Drastic decrease in electricity consumption in early January and late December, during the holidays.



In [None]:
ax = df.loc['2017-01':'2017-02', 'Consumption'].plot(marker='o', linestyle='--')
#ax.set(xlim=(0,5), ylim=(0,5), xticks=[0,2.5,5], yticks=[0,2.5,5])


Consumption is highest on weekdays and lowest on weekends.

## Customizing time series plots

Because date/time ticks are handled a bit differently in matplotlib.dates compared with the **DataFrame**’s `plot()` method, let’s create the *plot* directly in *matplotlib*. 
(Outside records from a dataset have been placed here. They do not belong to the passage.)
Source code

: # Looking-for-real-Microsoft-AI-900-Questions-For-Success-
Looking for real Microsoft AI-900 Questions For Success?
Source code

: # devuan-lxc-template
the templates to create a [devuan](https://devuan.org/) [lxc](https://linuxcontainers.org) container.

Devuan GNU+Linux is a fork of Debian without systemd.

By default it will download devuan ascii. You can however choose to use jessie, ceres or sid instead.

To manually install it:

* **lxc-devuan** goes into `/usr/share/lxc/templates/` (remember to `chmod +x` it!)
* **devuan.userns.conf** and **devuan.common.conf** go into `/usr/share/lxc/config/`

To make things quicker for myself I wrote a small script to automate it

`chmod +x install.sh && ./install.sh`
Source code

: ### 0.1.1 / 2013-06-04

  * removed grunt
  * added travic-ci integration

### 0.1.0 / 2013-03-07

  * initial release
Then we use `mdates.WeekdayLocator()` and `mdates.MONDAY` to set the x-axis ticks to the first Monday of each week. 

We also use `mdates.DateFormatter()` to improve the formatting of the tick labels, using the format codes we saw earlier.

In [None]:
import matplotlib.dates as mdates

In [None]:
fig, ax = plt.subplots()
ax.plot(df.loc['2017-01':'2017-02', 'Consumption'], marker='o', linestyle='--')
ax.set_ylabel('Daily Consumption (GWh)')
ax.set_title('Jan-Feb 2017 Electricity Consumption')

# Set x-axis major ticks to weekly interval, on Mondays
ax.xaxis.set_major_locator(mdates.WeekdayLocator(byweekday=mdates.MONDAY))

In [None]:
ax.plot()